Access the threshold:

print(pipeline.quality_filter.threshold[...])  # e.g., 20.0

Stage 2: Pileup Generation¤

Aggregates reads into position-wise nucleotide distributions:

# At each reference position, compute weighted sum of read bases
# weighted by quality and position overlap
pileup[pos] = softmax(weighted_base_counts[pos])

Stage 3: Variant Classification¤

Neural network classifier with sliding window:

# For each position, extract context window
window = pileup[pos-k:pos+k+1]  # (window_size, 4)

# Classify using MLP
logits = classifier(window.flatten())  # (num_classes,)
probs = softmax(logits)

Classes:

0: Reference (no variant)
1: SNP (single nucleotide polymorphism)
2: Indel (insertion/deletion)

Training¤

Using the Trainer Class¤

from diffbio.pipelines import create_variant_calling_pipeline
from diffbio.utils.training import (
    Trainer, TrainingConfig, cross_entropy_loss,
    create_synthetic_training_data, data_iterator
)

# Create pipeline
pipeline = create_variant_calling_pipeline(reference_length=100)

# Create trainer
trainer = Trainer(
    pipeline,
    TrainingConfig(
        learning_rate=1e-3,
        num_epochs=50,
        log_every=10,
        grad_clip_norm=1.0,
    )
)

# Generate training data
inputs, targets = create_synthetic_training_data(
    num_samples=100,
    reference_length=100,
)

# Define loss function
def loss_fn(predictions, targets):
    return cross_entropy_loss(
        predictions["logits"],
        targets["labels"],
        num_classes=3,
    )

# Train
trainer.train(
    data_iterator_fn=lambda: data_iterator(inputs, targets),
    loss_fn=loss_fn,
)

# Get trained pipeline
trained_pipeline = trainer.pipeline

Custom Training Loop¤

import jax
import optax
from flax import nnx

# Setup
optimizer = optax.adam(learning_rate=1e-3)
opt_state = optimizer.init(nnx.state(pipeline, nnx.Param))

@jax.jit
def train_step(pipeline, opt_state, batch_data, targets):
    def loss_fn(pipeline):
        result, _, _ = pipeline.apply(batch_data, {}, None)
        return cross_entropy_loss(result["logits"], targets["labels"])

    loss, grads = jax.value_and_grad(loss_fn)(pipeline)

    params = nnx.state(pipeline, nnx.Param)
    updates, opt_state = optimizer.update(grads, opt_state, params)
    nnx.update(pipeline, optax.apply_updates(params, updates))
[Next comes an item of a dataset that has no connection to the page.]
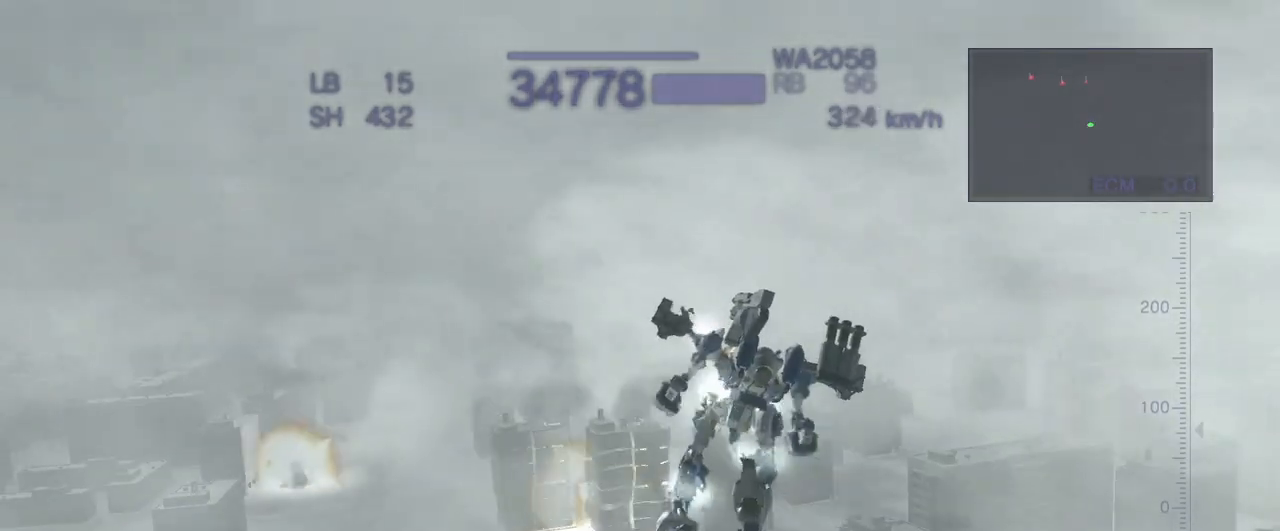
{"buttons": ["CROSS"], "left_stick": "right", "events": [[183, "CROSS", "up"], [250, "left_stick", "right"], [333, "CROSS", "down"]]}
    return loss, opt_state

# Training loop
pipeline.train_mode()
for epoch in range(num_epochs):
    for batch, targets in dataloader:
        loss, opt_state = train_step(pipeline, opt_state, batch, targets)
pipeline.eval_mode()

Inference¤

Single Sample¤

pipeline.eval_mode()

result, _, _ = pipeline.apply(data, {}, None)
predictions = jnp.argmax(result["probabilities"], axis=-1)

# Find variant positions
variant_positions = jnp.where(predictions > 0)[0]
print(f"Variants at positions: {variant_positions}")

Batch Processing¤

from datarax.typing import Batch, Element

# Create batch
elements = [Element(data=d, state={}, metadata={}) for d in samples]
batch = Batch.from_elements(elements)

# Process batch
result_batch = pipeline.apply_batch(batch)

Using call_variants()¤

results = pipeline.call_variants(batch, threshold=0.5)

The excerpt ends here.